MATERIAL SHOWN =>
==================================================

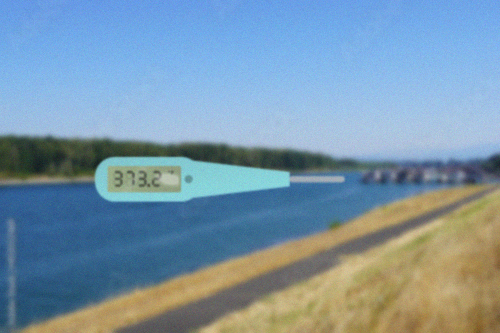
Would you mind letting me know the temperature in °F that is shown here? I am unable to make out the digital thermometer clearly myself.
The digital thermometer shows 373.2 °F
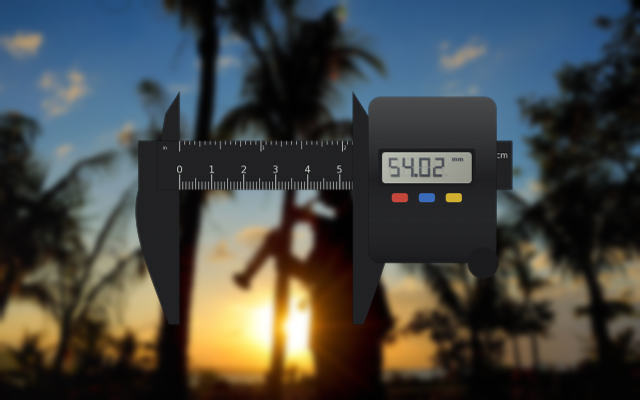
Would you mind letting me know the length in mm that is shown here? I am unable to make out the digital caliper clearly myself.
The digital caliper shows 54.02 mm
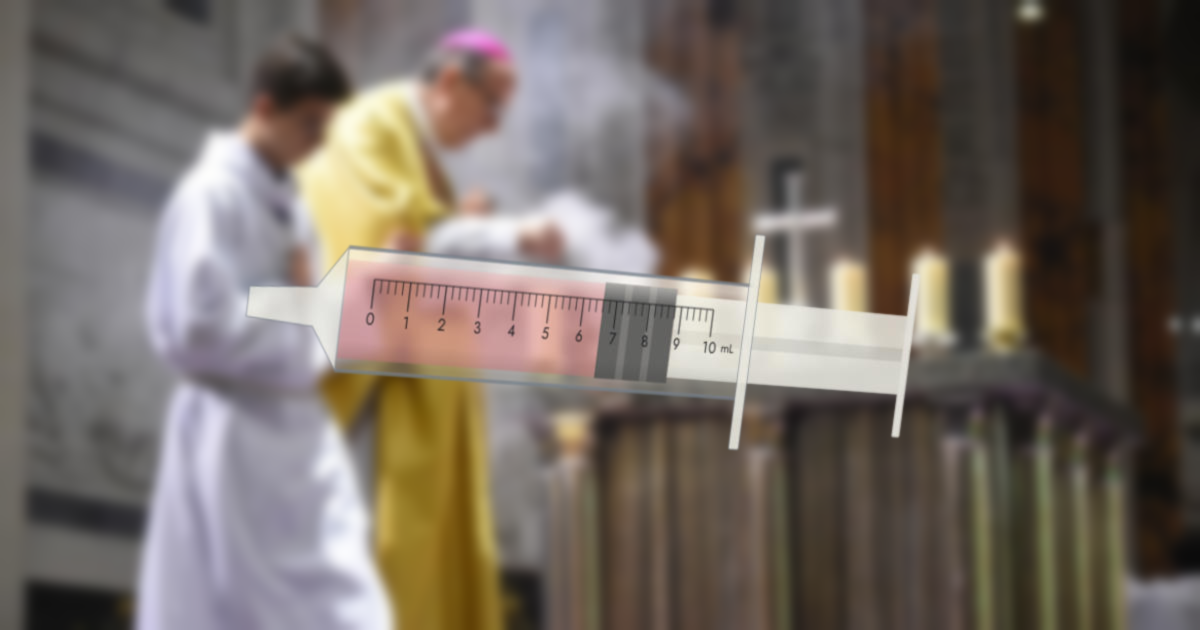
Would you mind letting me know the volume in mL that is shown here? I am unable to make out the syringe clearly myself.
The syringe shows 6.6 mL
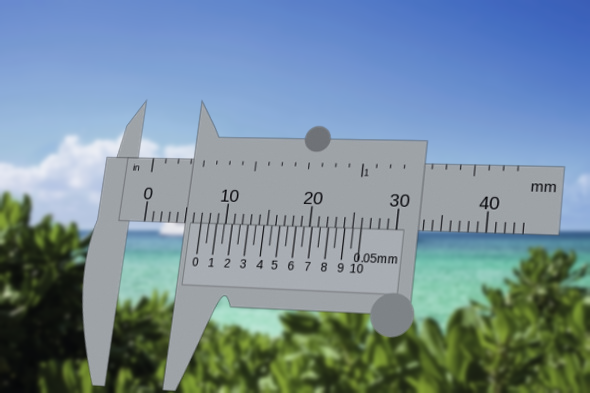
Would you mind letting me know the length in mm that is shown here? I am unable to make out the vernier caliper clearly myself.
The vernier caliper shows 7.0 mm
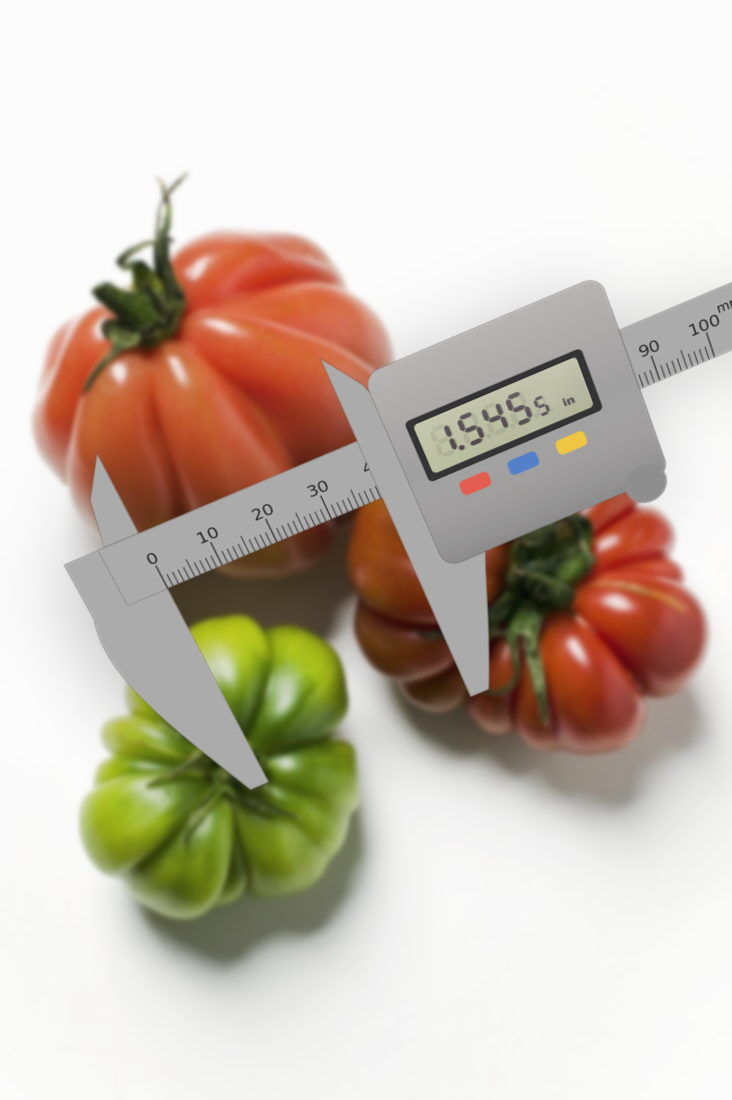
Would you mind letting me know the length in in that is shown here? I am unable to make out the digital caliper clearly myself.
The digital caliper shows 1.5455 in
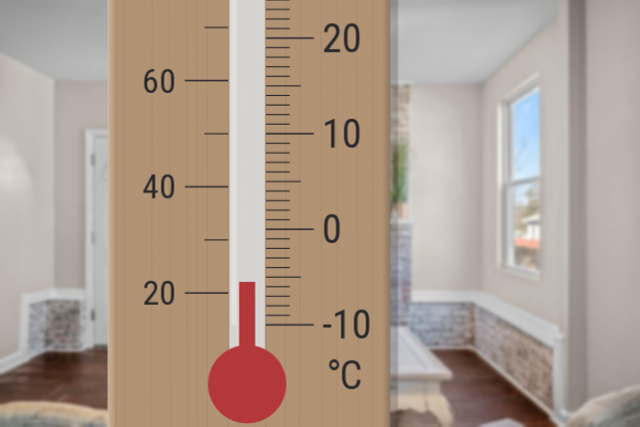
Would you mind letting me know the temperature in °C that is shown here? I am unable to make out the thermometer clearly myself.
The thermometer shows -5.5 °C
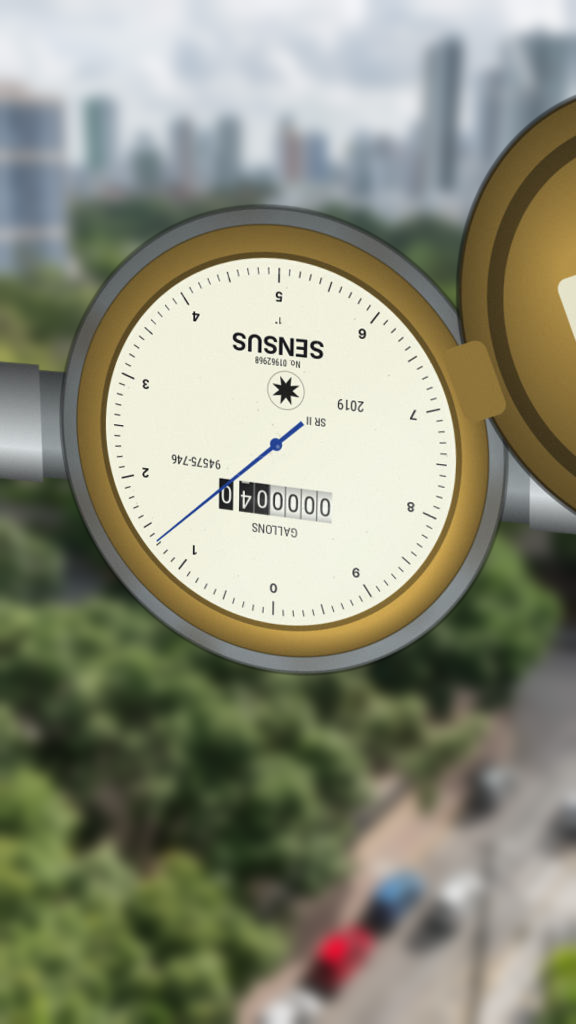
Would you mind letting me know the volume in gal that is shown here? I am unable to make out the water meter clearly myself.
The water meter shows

==================================================

ASSIGNED TASK =>
Recast every line of the material above as a numbered list, omitting the pictures and any blank lines.

WRITTEN ANSWER =>
1. Would you mind letting me know the temperature in °F that is shown here? I am unable to make out the digital thermometer clearly myself.
2. The digital thermometer shows 373.2 °F
3. Would you mind letting me know the length in mm that is shown here? I am unable to make out the digital caliper clearly myself.
4. The digital caliper shows 54.02 mm
5. Would you mind letting me know the volume in mL that is shown here? I am unable to make out the syringe clearly myself.
6. The syringe shows 6.6 mL
7. Would you mind letting me know the length in mm that is shown here? I am unable to make out the vernier caliper clearly myself.
8. The vernier caliper shows 7.0 mm
9. Would you mind letting me know the length in in that is shown here? I am unable to make out the digital caliper clearly myself.
10. The digital caliper shows 1.5455 in
11. Would you mind letting me know the temperature in °C that is shown here? I am unable to make out the thermometer clearly myself.
12. The thermometer shows -5.5 °C
13. Would you mind letting me know the volume in gal that is shown here? I am unable to make out the water meter clearly myself.
14. The water meter shows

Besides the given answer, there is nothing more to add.